• [PROMPT]:
Please output, without any change, the lines of the material below from the very first through the one with "Service Deployment".

• [GIVEN RECORDS]:

★ ★ ★ ★ ★ ★ ★

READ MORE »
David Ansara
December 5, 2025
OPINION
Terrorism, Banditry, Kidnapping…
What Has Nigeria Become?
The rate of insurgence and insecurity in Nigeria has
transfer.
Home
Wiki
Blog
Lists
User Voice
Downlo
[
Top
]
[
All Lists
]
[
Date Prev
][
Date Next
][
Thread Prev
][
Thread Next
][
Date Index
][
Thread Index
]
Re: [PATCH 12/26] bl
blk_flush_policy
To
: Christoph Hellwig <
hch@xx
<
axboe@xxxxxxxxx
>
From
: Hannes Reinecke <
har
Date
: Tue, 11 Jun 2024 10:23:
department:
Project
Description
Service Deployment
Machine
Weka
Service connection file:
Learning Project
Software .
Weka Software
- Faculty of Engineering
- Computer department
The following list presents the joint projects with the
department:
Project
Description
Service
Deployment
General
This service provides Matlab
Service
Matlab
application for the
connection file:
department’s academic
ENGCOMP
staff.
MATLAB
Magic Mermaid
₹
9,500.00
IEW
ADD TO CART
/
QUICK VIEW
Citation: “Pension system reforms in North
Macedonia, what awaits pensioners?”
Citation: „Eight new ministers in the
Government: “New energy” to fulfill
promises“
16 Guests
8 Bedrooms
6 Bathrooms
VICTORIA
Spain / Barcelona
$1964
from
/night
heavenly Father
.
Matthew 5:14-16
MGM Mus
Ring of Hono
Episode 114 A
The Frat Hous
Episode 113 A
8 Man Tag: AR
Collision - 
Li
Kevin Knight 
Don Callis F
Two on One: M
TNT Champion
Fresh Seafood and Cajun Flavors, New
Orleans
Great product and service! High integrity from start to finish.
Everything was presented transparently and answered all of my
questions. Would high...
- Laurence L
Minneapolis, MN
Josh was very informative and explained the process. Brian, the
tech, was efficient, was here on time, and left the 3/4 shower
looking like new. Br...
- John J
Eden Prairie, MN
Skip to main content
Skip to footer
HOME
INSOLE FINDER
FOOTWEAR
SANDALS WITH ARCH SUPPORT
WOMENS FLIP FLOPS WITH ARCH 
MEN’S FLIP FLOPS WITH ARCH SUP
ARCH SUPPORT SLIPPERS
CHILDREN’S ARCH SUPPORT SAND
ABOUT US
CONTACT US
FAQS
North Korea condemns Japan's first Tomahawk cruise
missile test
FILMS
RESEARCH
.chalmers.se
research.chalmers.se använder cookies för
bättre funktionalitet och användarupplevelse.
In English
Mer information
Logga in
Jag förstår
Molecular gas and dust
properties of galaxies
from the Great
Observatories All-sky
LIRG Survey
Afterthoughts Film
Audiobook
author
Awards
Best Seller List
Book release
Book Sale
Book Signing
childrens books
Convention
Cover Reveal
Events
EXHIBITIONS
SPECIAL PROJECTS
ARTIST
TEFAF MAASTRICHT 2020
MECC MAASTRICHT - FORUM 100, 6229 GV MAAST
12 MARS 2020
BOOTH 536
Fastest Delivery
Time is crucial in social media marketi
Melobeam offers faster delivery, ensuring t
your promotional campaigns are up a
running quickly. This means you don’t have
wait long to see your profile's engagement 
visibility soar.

★ ★ ★ ★ ★ ★ ★

• [SOLUTION TO THIS EXERCISE]:
READ MORE »
David Ansara
December 5, 2025
OPINION
Terrorism, Banditry, Kidnapping…
What Has Nigeria Become?
The rate of insurgence and insecurity in Nigeria has
transfer.
Home
Wiki
Blog
Lists
User Voice
Downlo
[
Top
]
[
All Lists
]
[
Date Prev
][
Date Next
][
Thread Prev
][
Thread Next
][
Date Index
][
Thread Index
]
Re: [PATCH 12/26] bl
blk_flush_policy
To
: Christoph Hellwig <
hch@xx
<
axboe@xxxxxxxxx
>
From
: Hannes Reinecke <
har
Date
: Tue, 11 Jun 2024 10:23:
department:
Project
Description
Service Deployment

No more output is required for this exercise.